En 2011, The BackYard Devils débarquait avec dynamisme et audace sur la scène musicale néo-brunswickoise. Le premier album du quatuor alliait les traditions bluegrass sudistes et des refrains rockabilly à une intention punk. Cette recette se transposait aisément sur scène grâce à la technique impeccable de la formation originaire de Moncton. Surtout, le disque rassemblait les groupes linguistiques, régionaux et démographiques de la province. Cela est un exploit de taille accompli par les quatre francophones. Avec l'arrivée d'une deuxième offrande, Honky Tonk Heartbreaker, il ne s'agissait pas de savoir si The BackYard Devils était en mesure de répéter l'exploit accompli il y a près de 4 ans, mais plutôt si le groupe était en mesure de pousser la machine au-delà des plates-bandes de son album éponyme précédent.

 

Le groupe passe le test du deuxième disque sans problème. À défaut d'emprunter de nouveaux chemins d'arrière-pays, The BackYard Devils trouve aisément le juste milieu entre la spontanéité et les calculs mélodiques. La formule n'a pas évolué, mais la formation fonctionne à plein régime, malgré son approche bucolique; guitares acoustiques et électriques, contrebasse, mandoline, banjo, et chœurs à quatre.

  L'influence des années de spectacles se fait sentir sur Honky Tonk Heartbreaker. Cet élément fut d'ailleurs capturé avec naturel à l'enregistrement, comme en témoigne Morning Peeler, excellente construction instrumentale à la livraison impeccable. Au niveau esthétique, les textes d'Erik Arsenault ne dérogent pas à la ligne directrice outlaw du groupe, mais se retrouvent projetés adroitement avec sa voix rauque. Le produit final est complété par la rythmique imposante du contrebassiste Rémi Arsenault et la vélocité du guitariste Christien Belliveau et du multi-instrumentise Dillon Robicheau.

 

La vitesse d'exécution demeure la marque de commerce principale de The BackYard Devils. Près de la moitié des treize titres défilent à la manière d'un véhicule tout-terrain dans la bouette des fonds de rangs des Maritimes.
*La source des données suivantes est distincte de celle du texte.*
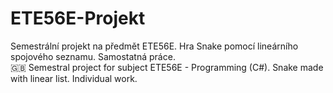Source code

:# ETE56E-Projekt
Semestrální projekt na předmět ETE56E. Hra Snake pomocí lineárního spojového seznamu. Samostatná práce.\
:uk: Semestral project for subject ETE56E - Programming (C#). Snake made with linear list. Individual work.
Si ces chansons mettent de l'avant les meilleurs instants de Honky Tonk Heartbreaker, la véritable surprise vient plutôt des instants de reculs rythmiques et stylistiques. Avec Cowboy, The BackYard Devils ne se dénature pas, mais pique un détour fort efficace en terrain western spaghetti. Le groupe n'hésite pas à afficher ses influences rockabilly sur Pack Your Bags, sans tomber dans la caricature ou les excès. La formation s'approprie même sa reprise de How Mountains Girls Can Love des Stanley Brothers et de Truckdriver du ténébreux Scott H. Biram.

 

D'ailleurs, la plus grande qualité de The BackYard Devils est de doser chacun des éléments pour livrer un produit qui plaît autant aux puristes du genre qu'aux néophytes. La recette est par moments prévisible, mais elle fonctionne, car le disque fut conçu avant tout pour la scène. Si Honky Tonk Heartbreaker s'apprécie à petite dose, cela n'enlève rien au groupe, un des rares à pouvoir se vanter de s'être créé un son aussi précis et solide dans un créneau où la surenchère frôle continuellement le pastiche. Au final, ce deuxième disque solidifie la place des BackYard Devils dans le paysage musical des Maritimes.